Ripping up the rules of management

In a Business 2.0 Slideshow eleven business leaders are portrayed who “achieved success by zigging while the rest of the world zagged”

Among them

Amazon’s Jeff Bezos:

It was a classic Bezos move: Give something away for free, but do it in such a way that it ends up expanding the business. That’s because he was one of the first people to stop thinking of the world of retailing as bricks and mortar, and to see it instead as databases and fulfillment mechanisms.

[…] Now Bezos is exploring yet more crazy ideas — and making Wall Street nervous all over again. He’s shifting his focus from the storefront to the back office, spending millions on Web services that look a lot like money-draining distractions.

Take Amazon’s Simple Storage Service, or S3, which charges 15 cents per gigabyte per month to store data on the company’s servers. It seems miles away from his core business of retail. But Web 2.0 startups have flocked to Amazon to save money and get to market more quickly.

Craig Newmark of Craigslist:

Dov Charney, founder of American Apparel:

[…] American Apparel has perfected a different model. The company manufactures all its hoodies, T-shirts, and underwear in a Los Angeles factory that pays its workers an average of $12 an hour. Then it ships the clothes to wholesalers and 150 company-owned stores worldwide. Charney calls it the “vertically integrated clothing company” and claims his gross margins are among the highest in the industry.

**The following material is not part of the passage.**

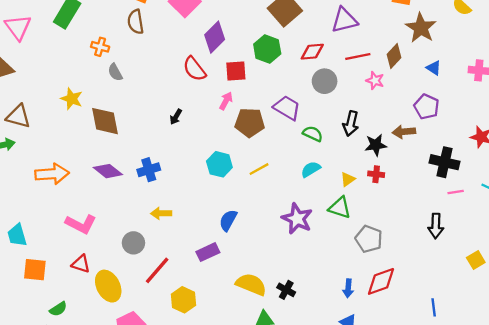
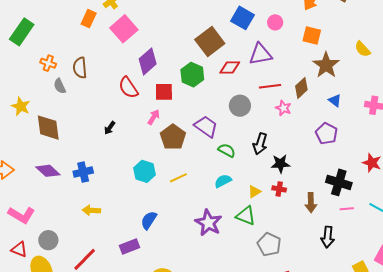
brown semicircle: (136, 22) -> (80, 68), moved
red diamond: (312, 52) -> (230, 68), moved
brown pentagon: (250, 123) -> (173, 137), turned 30
brown arrow: (404, 132) -> (311, 203), moved, turned -90
gray circle: (133, 243) -> (48, 240), moved

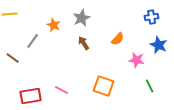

[…] “We’re going direct to consumers on one end, and direct to labor on the other,” Charney says. “There are no middlemen.”

[…] the speed with which he can deliver the latest cut is his competitive advantage. He can produce 100 variations of the same shirt, test them in a few stores, and then roll out the ones that sell best nationwide. A new design can get to the shelves in four days, something that would be impossible if Charney relied on outsourced factories.